Welding of aluminum and its alloys is difficult due to its special thermophysical properties. Upon contact with air, a dense thin film of Al2O3 oxide is formed on the aluminum surface, which protects the metal from further corrosion, but at the same time worsens the welding conditions, since the melting point of aluminum oxide is 2050 C, therefore, oxide must be removed from the aluminum surface before welding. Aluminum is easily oxidized during welding, and the oxide film formed on the drops and in the bath contaminates the seam. In the molten state, aluminum dissolves hydrogen well, which, at an increased cooling rate caused by the high thermal conductivity of the metal, does not have time to be released at the moment of crystallization and causes porosity.

(lat. Aluminum) - chemical element Group III periodic system Mendeleev, atomic number 13, atomic mass 26,981.
The earth's crust contains 8.80% aluminum; it is the third most abundant element on our planet after oxygen and silicon. It is a part of clays, feldspars, micas. The most important aluminum mineral - bauxite contains 28-60% alumina - aluminum oxide Al2O3.
- the most common metal in nature, but in pure form it was first obtained by the Danish physicist X. Oersted only in 1825, later than many metals. Aluminum is a light, silvery metal that conducts heat and electricity well. Aluminum is reactive. Easily oxidized by oxygen, however, only on the surface. The A12O3 oxide film reliably protects the metal from further oxidation. But if aluminum powder or aluminum foil strongly heated, then the metal burns with a dazzling flame, turning into the same oxide. Aluminum dissolves in hydrochloric and sulfuric acids, as well as in aqueous solutions alkalis. It actively reacts with halogens. Aluminum hydroxide A1 (OH) 3 - a typical amphoteric compound - a white, translucent, gelatinous substance.
In most compounds, aluminum is trivalent, but at high temperatures it is also capable of exhibiting an oxidation state of + 1. Of the compounds of this metal, the oxide A12O, is obviously the most important. This formula expresses the composition of both alumina and the very hard mineral corundum. Corundum crystals colored by impurities in Blue colour, called sapphire, in red - ruby. Rubies and sapphires are now produced artificially on an industrial scale.

Long after aluminum was obtained in its pure form, this metal remained very rare and expensive. Select it from natural compounds difficult, since it is very tightly bound in them with oxygen and other elements. Aluminum can be obtained by electrolysis of the melt aluminum oxide, but this substance melts only at 2050°C. therefore, too much energy is required.
Aluminum could become a technically important metal only if a way was found to lower the melting point of aluminum oxide to at least 1000°C. Such a "detour" was found almost simultaneously by the American C. Hall and the Frenchman P. Eru. They found that alumina dissolves well in molten cryolite, a mineral of composition P3 3KaR. This melt is subjected to electrolysis at a temperature of ~ 950°C for aluminum production. True, soon after the discovery of Hall and Eru it became clear that the reserves of cryolite on Earth are very limited. The production of synthetic cryolite was organized, and now aluminum is the cheapest of all non-ferrous metals.

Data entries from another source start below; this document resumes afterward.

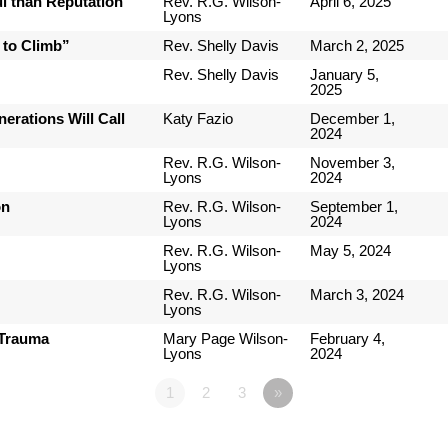
l than Reputation
Rev. R.G. Wilson-
April 6, 2025
Lyons
 to Climb”
Rev. Shelly Davis
March 2, 2025
Rev. Shelly Davis
January 5,
2025
erations Will Call
Katy Fazio
December 1,
2024
Rev. R.G. Wilson-
November 3,
Lyons
2024
on
Rev. R.G. Wilson-
September 1,
Lyons
2024
Rev. R.G. Wilson-
May 5, 2024
Lyons
Rev. R.G. Wilson-
March 3, 2024
Lyons
 Trauma
Mary Page Wilson-
February 4,
Lyons
2024
1
2
3
»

Most of the aluminum produced in the world is used to produce light alloys; copper, magnesium, silicon, and zinc are added to aluminum. manganese to increase its strength. Aluminum is called the main metal of aviation technology today, it is also needed in transport engineering, in the chemical industry and electrical engineering. Aluminum is a very durable metal: it can be processed by pressure at normal and slightly elevated temperatures, products from it can be prepared by rolling, drawing, stamping, forging, pressing.